_Data for this exercise_

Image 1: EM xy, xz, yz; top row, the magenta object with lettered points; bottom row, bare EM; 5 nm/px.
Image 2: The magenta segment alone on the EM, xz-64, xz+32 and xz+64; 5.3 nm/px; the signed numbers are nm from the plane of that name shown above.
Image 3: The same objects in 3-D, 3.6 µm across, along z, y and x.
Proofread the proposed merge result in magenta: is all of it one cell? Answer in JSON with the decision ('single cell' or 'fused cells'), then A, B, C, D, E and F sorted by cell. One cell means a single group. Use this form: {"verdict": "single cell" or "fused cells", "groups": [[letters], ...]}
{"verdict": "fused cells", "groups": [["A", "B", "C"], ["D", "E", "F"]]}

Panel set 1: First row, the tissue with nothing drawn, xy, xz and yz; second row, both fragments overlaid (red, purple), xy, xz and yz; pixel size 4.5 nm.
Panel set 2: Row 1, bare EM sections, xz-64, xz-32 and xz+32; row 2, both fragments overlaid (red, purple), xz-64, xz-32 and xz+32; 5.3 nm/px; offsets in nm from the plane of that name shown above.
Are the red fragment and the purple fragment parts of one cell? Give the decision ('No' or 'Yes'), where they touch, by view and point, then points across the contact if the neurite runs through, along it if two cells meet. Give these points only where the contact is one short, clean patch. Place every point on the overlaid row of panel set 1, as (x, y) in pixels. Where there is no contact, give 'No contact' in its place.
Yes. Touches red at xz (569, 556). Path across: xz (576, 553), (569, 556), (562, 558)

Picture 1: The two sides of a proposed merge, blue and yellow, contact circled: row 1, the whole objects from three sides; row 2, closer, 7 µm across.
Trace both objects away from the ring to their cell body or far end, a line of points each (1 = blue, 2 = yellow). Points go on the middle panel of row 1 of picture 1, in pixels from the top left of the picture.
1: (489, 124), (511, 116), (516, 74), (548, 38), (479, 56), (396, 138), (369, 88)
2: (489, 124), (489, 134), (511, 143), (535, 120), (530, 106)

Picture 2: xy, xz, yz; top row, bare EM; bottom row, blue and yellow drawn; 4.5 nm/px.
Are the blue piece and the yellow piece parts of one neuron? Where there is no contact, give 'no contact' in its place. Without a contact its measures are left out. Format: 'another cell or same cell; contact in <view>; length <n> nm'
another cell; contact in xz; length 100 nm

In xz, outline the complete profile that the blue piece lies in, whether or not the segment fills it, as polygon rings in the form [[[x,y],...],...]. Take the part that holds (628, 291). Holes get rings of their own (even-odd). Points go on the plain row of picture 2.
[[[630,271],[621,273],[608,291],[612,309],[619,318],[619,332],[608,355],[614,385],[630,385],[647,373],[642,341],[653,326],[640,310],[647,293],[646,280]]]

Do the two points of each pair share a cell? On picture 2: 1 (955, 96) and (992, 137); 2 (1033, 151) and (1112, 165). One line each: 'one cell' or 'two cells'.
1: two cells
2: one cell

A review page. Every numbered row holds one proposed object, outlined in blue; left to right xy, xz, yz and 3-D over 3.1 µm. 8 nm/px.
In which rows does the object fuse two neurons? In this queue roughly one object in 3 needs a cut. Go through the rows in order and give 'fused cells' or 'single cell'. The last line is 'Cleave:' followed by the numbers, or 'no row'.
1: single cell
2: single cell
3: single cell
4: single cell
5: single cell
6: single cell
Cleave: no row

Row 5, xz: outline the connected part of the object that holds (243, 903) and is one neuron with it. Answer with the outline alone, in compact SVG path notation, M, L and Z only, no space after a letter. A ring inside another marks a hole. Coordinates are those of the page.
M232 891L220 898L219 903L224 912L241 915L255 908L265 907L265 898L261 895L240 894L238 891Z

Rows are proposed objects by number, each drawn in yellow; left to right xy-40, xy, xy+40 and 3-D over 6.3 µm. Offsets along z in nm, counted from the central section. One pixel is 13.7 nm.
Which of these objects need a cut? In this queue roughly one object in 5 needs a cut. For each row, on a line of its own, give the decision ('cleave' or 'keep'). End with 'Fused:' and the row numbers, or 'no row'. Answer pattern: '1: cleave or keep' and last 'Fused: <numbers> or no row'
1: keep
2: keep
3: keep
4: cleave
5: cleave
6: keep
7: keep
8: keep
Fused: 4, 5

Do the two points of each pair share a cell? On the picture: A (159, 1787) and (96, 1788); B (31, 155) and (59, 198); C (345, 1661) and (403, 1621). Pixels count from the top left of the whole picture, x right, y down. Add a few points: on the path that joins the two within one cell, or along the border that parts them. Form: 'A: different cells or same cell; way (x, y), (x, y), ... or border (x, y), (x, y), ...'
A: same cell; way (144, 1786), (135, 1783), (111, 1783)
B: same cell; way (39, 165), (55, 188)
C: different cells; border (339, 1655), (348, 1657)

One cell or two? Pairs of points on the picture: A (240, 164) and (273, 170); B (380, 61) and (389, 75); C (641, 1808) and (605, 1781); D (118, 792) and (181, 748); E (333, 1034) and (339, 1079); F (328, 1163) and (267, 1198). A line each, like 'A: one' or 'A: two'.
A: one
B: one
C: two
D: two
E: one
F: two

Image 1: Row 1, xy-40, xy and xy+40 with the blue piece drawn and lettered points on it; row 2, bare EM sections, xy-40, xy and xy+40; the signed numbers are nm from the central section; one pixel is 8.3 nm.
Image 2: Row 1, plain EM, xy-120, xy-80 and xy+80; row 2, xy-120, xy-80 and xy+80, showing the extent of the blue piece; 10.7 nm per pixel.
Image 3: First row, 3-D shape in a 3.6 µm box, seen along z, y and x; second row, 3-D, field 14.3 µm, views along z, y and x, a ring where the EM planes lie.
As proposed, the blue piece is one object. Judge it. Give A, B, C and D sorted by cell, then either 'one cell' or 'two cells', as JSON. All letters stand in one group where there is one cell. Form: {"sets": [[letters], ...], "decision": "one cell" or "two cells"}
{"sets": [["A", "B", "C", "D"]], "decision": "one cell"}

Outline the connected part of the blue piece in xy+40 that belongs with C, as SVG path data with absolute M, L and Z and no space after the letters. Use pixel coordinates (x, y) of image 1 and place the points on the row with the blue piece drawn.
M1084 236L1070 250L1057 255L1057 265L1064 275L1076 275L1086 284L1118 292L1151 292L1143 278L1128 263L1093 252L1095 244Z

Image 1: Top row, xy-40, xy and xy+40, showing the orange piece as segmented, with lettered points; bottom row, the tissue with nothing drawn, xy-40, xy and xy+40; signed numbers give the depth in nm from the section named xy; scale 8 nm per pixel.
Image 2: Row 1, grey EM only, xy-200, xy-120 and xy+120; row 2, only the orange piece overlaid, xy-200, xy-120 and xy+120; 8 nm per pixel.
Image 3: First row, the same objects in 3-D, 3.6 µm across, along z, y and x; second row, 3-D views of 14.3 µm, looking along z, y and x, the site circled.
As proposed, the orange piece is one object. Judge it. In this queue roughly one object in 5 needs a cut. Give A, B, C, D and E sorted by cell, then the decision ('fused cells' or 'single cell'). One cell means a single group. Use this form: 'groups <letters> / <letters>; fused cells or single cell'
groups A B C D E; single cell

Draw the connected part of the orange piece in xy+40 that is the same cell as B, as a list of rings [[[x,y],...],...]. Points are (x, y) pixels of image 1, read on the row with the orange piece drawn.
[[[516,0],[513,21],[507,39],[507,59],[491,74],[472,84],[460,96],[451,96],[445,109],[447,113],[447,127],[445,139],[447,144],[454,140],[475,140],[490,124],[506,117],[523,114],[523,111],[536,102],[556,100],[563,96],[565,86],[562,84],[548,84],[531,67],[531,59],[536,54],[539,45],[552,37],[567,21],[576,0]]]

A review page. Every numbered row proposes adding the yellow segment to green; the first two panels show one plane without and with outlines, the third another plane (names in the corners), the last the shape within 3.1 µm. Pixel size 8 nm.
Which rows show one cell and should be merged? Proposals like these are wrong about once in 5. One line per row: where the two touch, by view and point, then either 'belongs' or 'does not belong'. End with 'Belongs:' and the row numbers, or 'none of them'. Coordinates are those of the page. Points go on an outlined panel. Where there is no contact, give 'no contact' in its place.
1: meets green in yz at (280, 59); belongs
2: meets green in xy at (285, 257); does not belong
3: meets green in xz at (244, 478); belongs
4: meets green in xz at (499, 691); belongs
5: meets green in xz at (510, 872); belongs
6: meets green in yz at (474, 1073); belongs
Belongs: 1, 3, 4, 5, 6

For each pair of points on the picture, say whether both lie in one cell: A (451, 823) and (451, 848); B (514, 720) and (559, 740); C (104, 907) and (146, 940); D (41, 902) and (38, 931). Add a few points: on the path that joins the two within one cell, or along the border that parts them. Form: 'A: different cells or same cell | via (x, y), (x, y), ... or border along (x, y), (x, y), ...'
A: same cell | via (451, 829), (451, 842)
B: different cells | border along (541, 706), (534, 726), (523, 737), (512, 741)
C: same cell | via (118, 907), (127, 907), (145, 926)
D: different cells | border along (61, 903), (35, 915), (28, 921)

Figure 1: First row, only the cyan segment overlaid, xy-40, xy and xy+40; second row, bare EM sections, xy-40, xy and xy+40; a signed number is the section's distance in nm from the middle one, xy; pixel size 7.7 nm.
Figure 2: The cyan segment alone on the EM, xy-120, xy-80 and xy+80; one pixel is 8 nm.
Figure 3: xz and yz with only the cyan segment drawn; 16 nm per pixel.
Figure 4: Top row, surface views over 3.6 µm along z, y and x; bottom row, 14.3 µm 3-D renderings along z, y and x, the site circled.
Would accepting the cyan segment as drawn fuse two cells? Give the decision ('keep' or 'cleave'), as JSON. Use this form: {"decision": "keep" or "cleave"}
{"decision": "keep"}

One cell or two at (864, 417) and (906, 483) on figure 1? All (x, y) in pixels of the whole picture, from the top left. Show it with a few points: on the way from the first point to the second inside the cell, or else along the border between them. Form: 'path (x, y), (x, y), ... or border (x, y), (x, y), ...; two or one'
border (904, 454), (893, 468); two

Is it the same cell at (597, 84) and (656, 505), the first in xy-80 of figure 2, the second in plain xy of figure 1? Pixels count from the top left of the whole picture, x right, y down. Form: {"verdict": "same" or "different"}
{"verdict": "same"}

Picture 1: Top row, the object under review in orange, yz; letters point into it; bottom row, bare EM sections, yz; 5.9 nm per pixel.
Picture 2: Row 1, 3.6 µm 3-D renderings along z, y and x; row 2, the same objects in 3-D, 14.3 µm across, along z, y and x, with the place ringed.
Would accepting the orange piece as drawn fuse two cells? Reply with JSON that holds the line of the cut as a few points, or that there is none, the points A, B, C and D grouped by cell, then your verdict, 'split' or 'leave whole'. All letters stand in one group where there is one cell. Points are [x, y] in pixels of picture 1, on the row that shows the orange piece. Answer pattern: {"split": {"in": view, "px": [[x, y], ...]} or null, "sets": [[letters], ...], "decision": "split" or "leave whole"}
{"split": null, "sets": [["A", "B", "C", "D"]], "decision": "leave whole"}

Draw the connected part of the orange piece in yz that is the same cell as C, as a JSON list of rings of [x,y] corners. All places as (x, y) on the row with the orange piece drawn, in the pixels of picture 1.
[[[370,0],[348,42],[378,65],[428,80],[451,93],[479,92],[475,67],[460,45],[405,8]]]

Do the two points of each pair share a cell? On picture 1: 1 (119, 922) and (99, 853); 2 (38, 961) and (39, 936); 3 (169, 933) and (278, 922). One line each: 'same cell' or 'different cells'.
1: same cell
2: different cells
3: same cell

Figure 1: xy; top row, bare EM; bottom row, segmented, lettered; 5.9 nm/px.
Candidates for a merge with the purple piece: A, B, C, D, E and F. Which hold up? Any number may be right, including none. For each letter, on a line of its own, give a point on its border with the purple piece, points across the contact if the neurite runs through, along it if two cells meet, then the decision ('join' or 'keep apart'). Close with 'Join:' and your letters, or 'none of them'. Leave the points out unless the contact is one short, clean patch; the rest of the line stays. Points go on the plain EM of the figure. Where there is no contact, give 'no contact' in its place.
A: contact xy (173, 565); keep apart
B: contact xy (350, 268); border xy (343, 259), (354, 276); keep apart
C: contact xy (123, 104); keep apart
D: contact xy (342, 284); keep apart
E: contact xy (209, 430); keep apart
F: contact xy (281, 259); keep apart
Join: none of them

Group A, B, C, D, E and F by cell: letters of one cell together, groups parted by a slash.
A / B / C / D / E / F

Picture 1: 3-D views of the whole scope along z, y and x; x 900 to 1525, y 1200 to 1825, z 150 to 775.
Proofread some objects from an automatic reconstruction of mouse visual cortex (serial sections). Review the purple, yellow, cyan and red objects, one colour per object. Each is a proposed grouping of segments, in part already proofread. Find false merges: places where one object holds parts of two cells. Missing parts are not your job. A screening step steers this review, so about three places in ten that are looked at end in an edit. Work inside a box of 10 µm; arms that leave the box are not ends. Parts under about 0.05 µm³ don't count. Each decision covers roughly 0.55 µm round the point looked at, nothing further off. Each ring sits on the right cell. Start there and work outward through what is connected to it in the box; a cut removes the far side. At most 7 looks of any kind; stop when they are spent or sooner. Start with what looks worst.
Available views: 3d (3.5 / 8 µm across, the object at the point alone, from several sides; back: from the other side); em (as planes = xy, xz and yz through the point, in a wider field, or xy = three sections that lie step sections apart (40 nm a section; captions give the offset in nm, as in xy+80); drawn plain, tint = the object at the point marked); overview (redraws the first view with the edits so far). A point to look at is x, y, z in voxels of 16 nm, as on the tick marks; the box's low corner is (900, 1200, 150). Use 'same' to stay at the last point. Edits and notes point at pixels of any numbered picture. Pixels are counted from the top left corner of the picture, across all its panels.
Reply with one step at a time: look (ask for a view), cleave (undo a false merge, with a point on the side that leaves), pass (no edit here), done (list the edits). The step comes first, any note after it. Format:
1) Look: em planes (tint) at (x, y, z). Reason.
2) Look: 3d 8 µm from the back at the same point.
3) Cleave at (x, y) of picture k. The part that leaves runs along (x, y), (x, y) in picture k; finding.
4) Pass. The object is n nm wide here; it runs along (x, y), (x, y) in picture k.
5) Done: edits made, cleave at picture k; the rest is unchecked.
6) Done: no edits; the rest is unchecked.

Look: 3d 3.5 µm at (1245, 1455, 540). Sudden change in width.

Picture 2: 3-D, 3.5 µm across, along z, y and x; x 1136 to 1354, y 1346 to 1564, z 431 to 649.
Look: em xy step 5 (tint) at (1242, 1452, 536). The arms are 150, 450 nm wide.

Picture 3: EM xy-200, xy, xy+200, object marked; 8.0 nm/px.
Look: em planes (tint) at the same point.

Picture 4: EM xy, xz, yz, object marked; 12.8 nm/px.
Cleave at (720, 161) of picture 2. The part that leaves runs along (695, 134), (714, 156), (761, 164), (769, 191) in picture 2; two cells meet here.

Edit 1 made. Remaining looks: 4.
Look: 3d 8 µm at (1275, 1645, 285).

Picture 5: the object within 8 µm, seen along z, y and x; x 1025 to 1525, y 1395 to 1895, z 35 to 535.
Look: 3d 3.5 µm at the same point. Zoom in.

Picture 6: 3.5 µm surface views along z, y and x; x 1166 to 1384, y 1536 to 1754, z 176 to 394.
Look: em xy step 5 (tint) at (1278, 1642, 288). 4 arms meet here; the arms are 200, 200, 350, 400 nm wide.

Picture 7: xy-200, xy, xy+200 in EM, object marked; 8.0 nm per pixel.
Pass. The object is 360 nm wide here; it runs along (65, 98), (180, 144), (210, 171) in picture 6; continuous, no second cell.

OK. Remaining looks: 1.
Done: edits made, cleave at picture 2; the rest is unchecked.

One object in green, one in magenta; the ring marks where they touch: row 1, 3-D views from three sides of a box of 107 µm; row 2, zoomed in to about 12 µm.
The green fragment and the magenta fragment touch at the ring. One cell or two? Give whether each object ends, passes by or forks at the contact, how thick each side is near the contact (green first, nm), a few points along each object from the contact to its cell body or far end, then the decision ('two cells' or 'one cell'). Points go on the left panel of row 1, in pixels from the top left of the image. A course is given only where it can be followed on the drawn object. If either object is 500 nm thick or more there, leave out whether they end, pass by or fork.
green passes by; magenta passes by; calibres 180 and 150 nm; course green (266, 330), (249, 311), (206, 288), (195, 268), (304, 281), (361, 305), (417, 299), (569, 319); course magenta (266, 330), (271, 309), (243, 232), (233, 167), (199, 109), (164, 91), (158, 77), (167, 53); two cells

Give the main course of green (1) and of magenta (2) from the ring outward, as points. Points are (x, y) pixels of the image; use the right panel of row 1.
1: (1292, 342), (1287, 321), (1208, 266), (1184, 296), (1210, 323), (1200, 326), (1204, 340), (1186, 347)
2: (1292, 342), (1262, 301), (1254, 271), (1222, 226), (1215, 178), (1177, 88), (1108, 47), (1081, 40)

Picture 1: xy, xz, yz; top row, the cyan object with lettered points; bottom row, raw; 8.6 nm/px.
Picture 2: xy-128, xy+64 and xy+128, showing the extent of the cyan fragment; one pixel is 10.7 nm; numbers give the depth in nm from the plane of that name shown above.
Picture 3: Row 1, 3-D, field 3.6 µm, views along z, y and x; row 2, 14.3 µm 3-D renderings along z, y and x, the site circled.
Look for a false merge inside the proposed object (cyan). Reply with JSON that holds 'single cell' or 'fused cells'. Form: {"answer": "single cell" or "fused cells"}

_What is needed_
Every line in the data that includes the word "shown" should be counted, and only the resulting number given.

_Written answer_
3